There’s been a new study looking at the effects of coffee drinking on health, and the results are pretty cool. […]
There’s been a new study looking at the effects of coffee drinking on health, and the results are pretty cool. Apparently, you will live longer and have a lower risk of disease if you drink coffee, and the more you drink of it, the better. Should you trust this study or is there more to it? Let’s take a closer look.
Authors of the study, published in the prestigious JAMA Internal Medicine, gathered data on almost half a million British people and their coffee-drinking habits. They followed up with them for over 10 years and found that the risk of death from any cause, and especially from cancer and cardiovascular disease, declined as coffee consumption increased. People who drank 1 cup of coffee a day had a 6% lower risk, and people who drank 8 and more cups a day had a 14% lower risk! These results are almost counter-intuitive. Didn’t everyone think that drinking 8 cups a day is unhealthy?
Why should I trust this study?
One thing to keep in mind is that this was an observational study, not an experiment in a lab. Such a study can’t really prove causation, or in other words, we can’t be sure that coffee was really the main cause of these health benefits. However, there are a few reasons to suggest that it is likely more than a coincidence.
• Authors of this study controlled for variables that could affect health risks, like age, race, sex, alcohol consumption, smoking, etc.
• The results were similar for ground, instant, and even decaf coffee. And genetic variants that affect caffeine metabolism didn’t affect the results either.
• The relationship was linear. The more coffee people drink, the lower the risk.
• Coffee contains antioxidants and other nutrients that we know from other studies are beneficial to health.
So, should I start drinking as much coffee as possible?
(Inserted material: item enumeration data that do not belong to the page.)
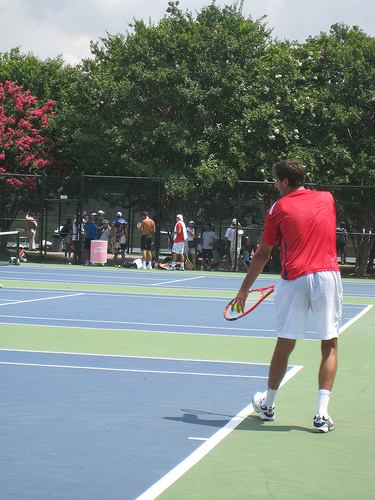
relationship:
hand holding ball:
[230, 291, 246, 314] [232, 303, 240, 311]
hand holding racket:
[230, 291, 246, 314] [227, 287, 280, 323]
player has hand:
[239, 152, 344, 424] [230, 291, 246, 314]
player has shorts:
[239, 152, 344, 424] [273, 272, 340, 343]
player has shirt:
[239, 152, 344, 424] [266, 190, 341, 277]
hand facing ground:
[230, 291, 246, 314] [29, 276, 341, 459]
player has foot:
[239, 152, 344, 424] [253, 379, 275, 425]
Erikka Loftfield, the author of this study and a research fellow at the National Cancer Institute, said: “At this point, the study provides reassurance to coffee drinkers, not guidance. The results don’t indicate that people should begin drinking coffee for its health benefits.” It’s good to hear that scientists are reserved when it comes to results of their studies. Even though there seems to be something beneficial about coffee drinking, we can’t be sure whether it is the coffee itself, the socialization and relaxation that comes with drinking it, or something else entirely that produces the benefits. So, until we understand the mechanism better, there’s no need to go crazy.
The right reason to drink coffee
Even though this study is well-formulated and persuasive, the author herself is saying that people shouldn’t start drinking coffee because of its benefits. Coffee can also be harmful when used incorrectly. Coffee is very acidic for the stomach, and not everyone can handle 8 cups a day without issues. Also, coffee is one of the most popular tools that allow people to live on tomorrow’s energy. But if you enjoy coffee for its flavour, as a reason to slow down during a hectic day, or to meet with people you care about, then go right ahead, you’re likely doing something pretty healthy!